UC Agriculture and Natural Resources researchers are working in the San Joaquin Valley with UC Berkeley and Department of Energy (DOE) scientists to examine the role of epigenetics in plant survival under drought conditions, an increasing concern for agriculture as the effects of climate change are felt in California and globally.
The five-year study is funded with a $12.3 million grant from the DOE.
Epigenetics is the study of trait variations caused by environmental factors that switch genes on and off. At the UC Kearney Agricultural Research and Extension Center in Parlier and the UC West Side Research and Extension Center in Five Points, sorghum nurseries will be grown under drought and well-watered conditions to compare the environmental impacts on the plants' gene expression.
“We hope to tease out the genetics of drought tolerance in sorghum,” said Jeff Dahlberg, a sorghum expert who will manage the trials at Kearney. “Using sorghum as a model, we expect this research to help us understand drought tolerance in other crops as well.”

◆ TRY IT
What is the size of the grant that funds the five-year study in the article on sorghum and drought?

◆ DATA TO EXAMINE
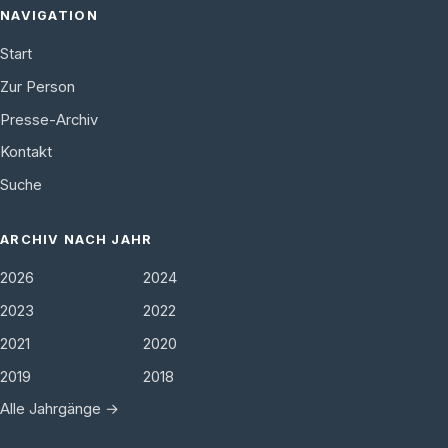
NAVIGATION
Start
Zur Person
Presse-Archiv
Kontakt
Suche
ARCHIV NACH JAHR
2026
2024
2023
2022
2021
2020
2019
2018
Alle Jahrgänge →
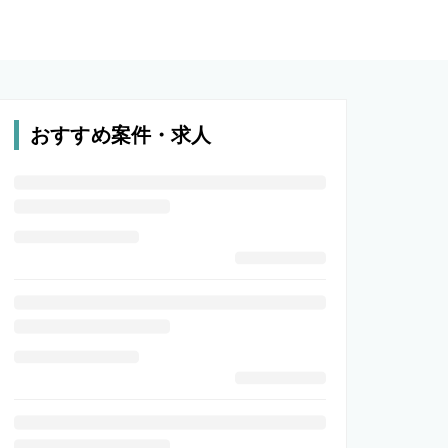
おすすめ案件・求人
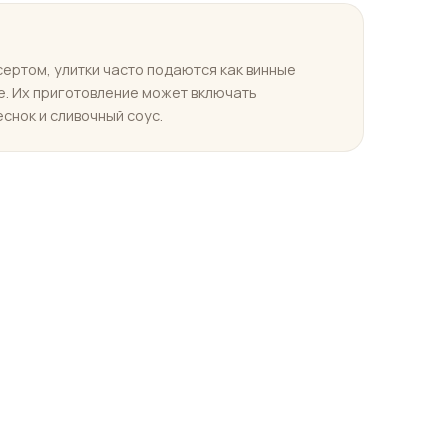
сертом, улитки часто подаются как винные
е. Их приготовление может включать
снок и сливочный соус.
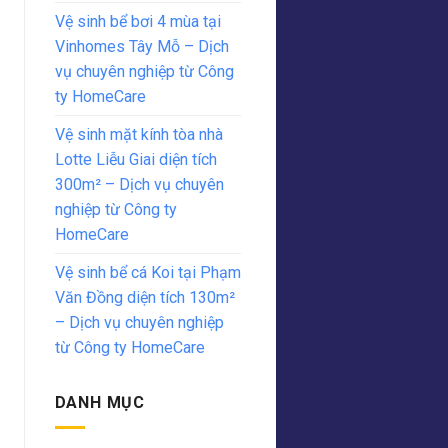
Vệ sinh bể bơi 4 mùa tại
Vinhomes Tây Mỗ – Dịch
vụ chuyên nghiệp từ Công
ty HomeCare
Vệ sinh mặt kính tòa nhà
Lotte Liễu Giai diện tích
300m² – Dịch vụ chuyên
nghiệp từ Công ty
HomeCare
Vệ sinh bể cá Koi tại Phạm
Văn Đồng diện tích 130m²
– Dịch vụ chuyên nghiệp
từ Công ty HomeCare
DANH MỤC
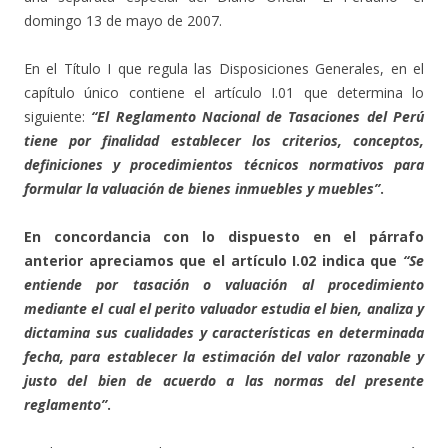
domingo 13 de mayo de 2007.
En el Título I que regula las Disposiciones Generales, en el
capítulo único contiene el artículo I.01 que determina lo
siguiente:
“El Reglamento Nacional de Tasaciones del Perú
tiene por finalidad establecer los criterios, conceptos,
definiciones y procedimientos técnicos normativos para
formular la valuación de bienes inmuebles y muebles”
.
En concordancia con lo dispuesto en el párrafo
anterior apreciamos que el artículo I.02 indica que
“Se
entiende por tasación o valuación al procedimiento
mediante el cual el perito valuador estudia el bien, analiza y
dictamina sus cualidades y características en determinada
fecha, para establecer la estimación del valor razonable y
justo del bien de acuerdo a las normas del presente
reglamento”
.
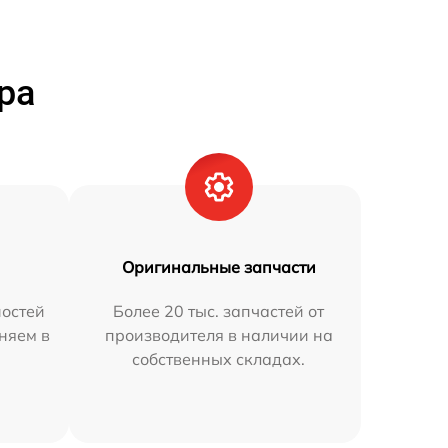
ра
Оригинальные запчасти
остей
Более 20 тыс. запчастей от
няем в
производителя в наличии на
собственных складах.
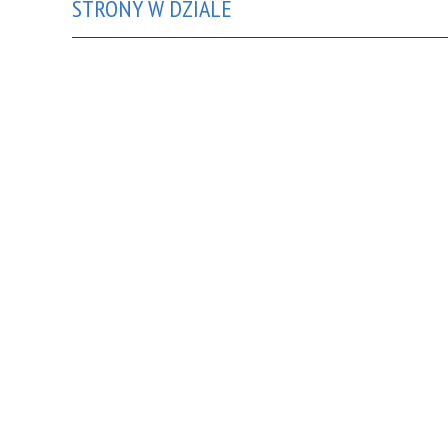
STRONY W DZIALE
RADA RODZICÓW
BIBLIOTEKA PRZ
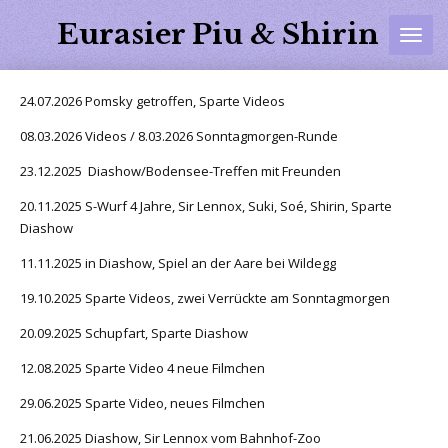
Zum
Eurasier Piu & Shirin
Hauptinhalt
springen
24.07.2026 Pomsky getroffen, Sparte Videos
08.03.2026 Videos / 8.03.2026 Sonntagmorgen-Runde
23.12.2025 Diashow/Bodensee-Treffen mit Freunden
20.11.2025 S-Wurf 4 Jahre, Sir Lennox, Suki, Soé, Shirin, Sparte
Diashow
11.11.2025 in Diashow, Spiel an der Aare bei Wildegg
19.10.2025 Sparte Videos, zwei Verrückte am Sonntagmorgen
20.09.2025 Schupfart, Sparte Diashow
12.08.2025 Sparte Video 4 neue Filmchen
29.06.2025 Sparte Video, neues Filmchen
21.06.2025 Diashow, Sir Lennox vom Bahnhof-Zoo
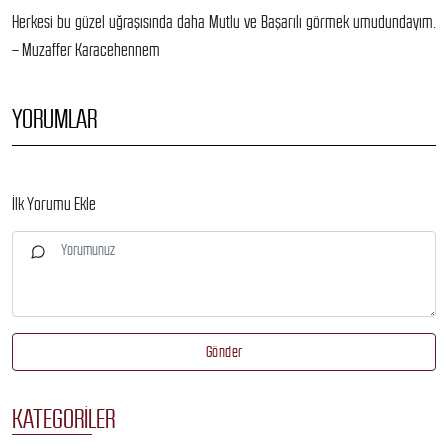
Herkesi bu güzel uğraşısında daha Mutlu ve Başarılı görmek umudundayım.
– Muzaffer Karacehennem
YORUMLAR
İlk Yorumu Ekle
Gönder
KATEGORILER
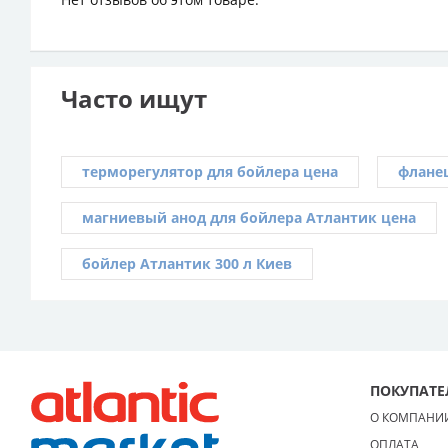
Часто ищут
терморегулятор для бойлера цена
флане
магниевый анод для бойлера Атлантик цена
бойлер Атлантик 300 л Киев
ПОКУПАТ
О КОМПАНИ
ОПЛАТА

◆ SOLUTION FOR THIS EXERCISE
$12.3 million